Nine stories, most displaying the depth of a novel

Alice Munro is the eminent Canadian award winning author of international fame. It is remarkable to find that Alice Munro is the only living author with a full-time professional career spent in writing short fiction. Her standards and her talent are quite breathtaking. She pours into each of her short stories the feeling of various Canadian regions and their characters, while offering appurtenance to the lives of her readers around the world. This is definitely not provincial writing, but worldly. In addition, she delivers the depth of a novel into many of her short works. Her new collection contains seven stories of roughly the same length,each around thirty pages,with two novellas of around 50 pages each serving as bookends. They are a treat. First off, Marriage, takes place in a small town when trains still joined communities and people wrote letters. It starts with a woman, Johanna, who wants to ship furniture to Saskatchewan.
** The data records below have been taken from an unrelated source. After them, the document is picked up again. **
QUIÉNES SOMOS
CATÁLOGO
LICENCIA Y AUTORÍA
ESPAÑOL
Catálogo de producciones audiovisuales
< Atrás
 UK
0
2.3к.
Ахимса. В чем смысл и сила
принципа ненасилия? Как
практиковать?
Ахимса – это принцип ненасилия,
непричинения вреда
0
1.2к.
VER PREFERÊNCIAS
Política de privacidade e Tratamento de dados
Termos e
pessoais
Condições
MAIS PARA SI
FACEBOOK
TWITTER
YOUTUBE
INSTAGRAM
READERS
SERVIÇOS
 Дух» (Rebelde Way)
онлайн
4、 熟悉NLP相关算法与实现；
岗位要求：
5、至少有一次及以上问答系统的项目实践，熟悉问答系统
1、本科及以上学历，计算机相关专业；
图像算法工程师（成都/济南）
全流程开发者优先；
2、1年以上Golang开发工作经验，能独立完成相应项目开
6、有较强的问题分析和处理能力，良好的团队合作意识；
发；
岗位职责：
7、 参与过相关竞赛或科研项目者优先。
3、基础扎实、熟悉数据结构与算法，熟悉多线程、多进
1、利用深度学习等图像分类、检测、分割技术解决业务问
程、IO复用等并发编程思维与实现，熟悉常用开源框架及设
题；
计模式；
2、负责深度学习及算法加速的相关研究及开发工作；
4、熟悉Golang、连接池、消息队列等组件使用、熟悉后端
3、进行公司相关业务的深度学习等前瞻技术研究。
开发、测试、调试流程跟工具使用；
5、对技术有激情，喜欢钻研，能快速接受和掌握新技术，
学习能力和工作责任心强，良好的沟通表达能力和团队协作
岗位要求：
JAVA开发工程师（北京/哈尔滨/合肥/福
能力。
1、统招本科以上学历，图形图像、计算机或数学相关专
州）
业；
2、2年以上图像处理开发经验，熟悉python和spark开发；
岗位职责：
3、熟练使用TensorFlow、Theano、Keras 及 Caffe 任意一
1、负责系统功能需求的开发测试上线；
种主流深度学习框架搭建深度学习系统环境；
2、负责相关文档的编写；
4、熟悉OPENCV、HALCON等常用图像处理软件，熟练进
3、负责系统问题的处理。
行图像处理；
For why? Everyone is curious. Half the town knows the stationmaster personally, and guesswork pours over coffee cups. By end of the story we learn Johanna could have benefited from the advice a Toronto judge recently gave a neophyte lawyer, Don't ever assume anything.Floating Bridge is next. An Ontario woman named Jinny examines the reasons for her petty anger, out of which she comes to terms with her cancer. In a story called Comfort, religious-right creationists edge their way into a school, and begin to make life uncomfortable for a science instructor teaching evolution. What is Remembered, set in Vancouver and Victoria concerns the chance meeting between a bush pilot-doctor and a woman who has just attended the funeral of her husband's friend who may have committed suicide. Here, while telling a slight story, Munro's writing brilliantly captures the unease between the two. Most of the stories appear to occur in the immediate past, when rental cars had no radios, and many people smoked and spoke of ciggie-boos. Yet, they deal with current high-profile issues such as euthanasia, and coping with old age deterioration. Five of these first appeared in the New Yorker. All are of consistent high quality.

Really enjoyed it

Alice Munro's short stories don't always impress me -- some seem too sedate, others too offbeat. However, this collection was very enjoyable. The lead story, which shares its title with the book, is wonderfully ironic and very well written, with characters that are drawn quickly and even sketchily, and yet they have such depth that if I were a critic, I would consider this Munro's masterpiece. All the stories in this collection refer to acts of love, but they are realistic. A woman has an affair that lasts a few hours but in her memories is maintained for a lifetime. Old childhood friends meet again as adults with the outcome far more and far less than the woman expected (the man, as usual, expected nothing). Women learn about themselves not just through romantic relationships but through the loving or non-loving family relationships they find. These are good stories, moving at the calm pace of reminiscences. Very well done. I was sorry when I finished the last story. I wanted more.